PROBLEM DETAILS →
Copy nothing before the line containing "80. Id. § 101(e).". Reproduce that line and all that follow, exactly, through the end of the records.
Content starts
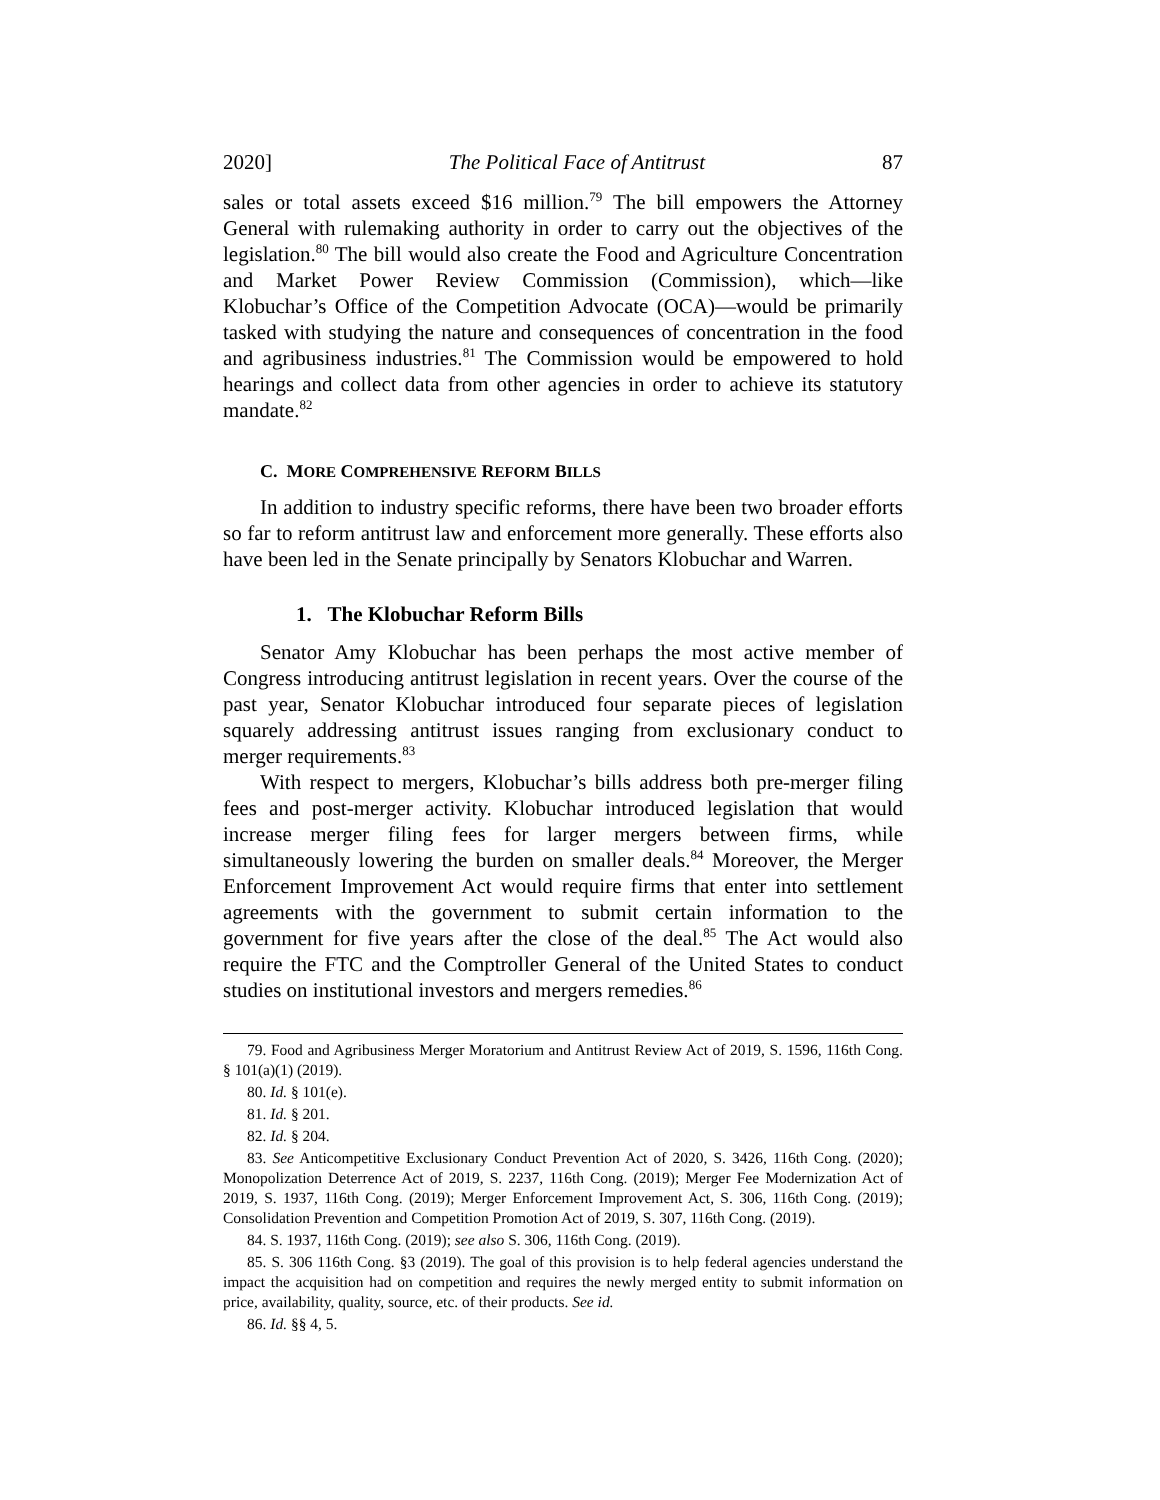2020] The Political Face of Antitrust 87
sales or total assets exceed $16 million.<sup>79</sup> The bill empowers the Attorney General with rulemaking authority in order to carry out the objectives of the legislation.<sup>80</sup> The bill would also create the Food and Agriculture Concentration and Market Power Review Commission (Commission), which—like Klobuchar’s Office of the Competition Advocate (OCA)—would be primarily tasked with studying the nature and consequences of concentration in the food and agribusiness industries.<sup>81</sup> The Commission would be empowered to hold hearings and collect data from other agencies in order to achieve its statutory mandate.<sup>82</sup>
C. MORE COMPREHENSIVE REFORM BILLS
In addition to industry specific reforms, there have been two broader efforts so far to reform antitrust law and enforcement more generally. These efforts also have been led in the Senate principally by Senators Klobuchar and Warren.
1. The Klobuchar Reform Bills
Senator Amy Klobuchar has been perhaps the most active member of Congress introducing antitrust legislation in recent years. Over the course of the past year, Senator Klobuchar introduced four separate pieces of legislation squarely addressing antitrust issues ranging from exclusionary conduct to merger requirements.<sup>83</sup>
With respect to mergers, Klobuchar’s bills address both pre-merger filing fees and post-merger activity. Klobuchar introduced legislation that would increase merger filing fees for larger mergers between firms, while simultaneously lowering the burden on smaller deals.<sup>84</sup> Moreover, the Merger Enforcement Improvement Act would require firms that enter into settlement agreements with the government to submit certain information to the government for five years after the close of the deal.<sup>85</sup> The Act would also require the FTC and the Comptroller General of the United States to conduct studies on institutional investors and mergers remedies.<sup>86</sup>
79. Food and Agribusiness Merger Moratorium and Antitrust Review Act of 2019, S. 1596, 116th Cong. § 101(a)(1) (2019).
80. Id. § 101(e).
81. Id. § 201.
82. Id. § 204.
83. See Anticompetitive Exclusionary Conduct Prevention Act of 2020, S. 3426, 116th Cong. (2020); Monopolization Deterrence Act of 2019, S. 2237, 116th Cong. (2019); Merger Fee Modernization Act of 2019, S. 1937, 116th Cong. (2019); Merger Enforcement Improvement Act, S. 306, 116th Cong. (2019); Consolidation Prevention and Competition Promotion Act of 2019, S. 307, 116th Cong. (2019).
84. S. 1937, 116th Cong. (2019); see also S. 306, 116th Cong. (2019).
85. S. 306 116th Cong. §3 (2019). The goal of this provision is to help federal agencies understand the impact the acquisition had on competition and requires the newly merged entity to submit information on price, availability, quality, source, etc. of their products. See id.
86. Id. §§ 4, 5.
Content ends
ANSWER SECTION →
80. Id. § 101(e).
81. Id. § 201.
82. Id. § 204.
83. See Anticompetitive Exclusionary Conduct Prevention Act of 2020, S. 3426, 116th Cong. (2020); Monopolization Deterrence Act of 2019, S. 2237, 116th Cong. (2019); Merger Fee Modernization Act of 2019, S. 1937, 116th Cong. (2019); Merger Enforcement Improvement Act, S. 306, 116th Cong. (2019); Consolidation Prevention and Competition Promotion Act of 2019, S. 307, 116th Cong. (2019).
84. S. 1937, 116th Cong. (2019); see also S. 306, 116th Cong. (2019).
85. S. 306 116th Cong. §3 (2019). The goal of this provision is to help federal agencies understand the impact the acquisition had on competition and requires the newly merged entity to submit information on price, availability, quality, source, etc. of their products. See id.
86. Id. §§ 4, 5.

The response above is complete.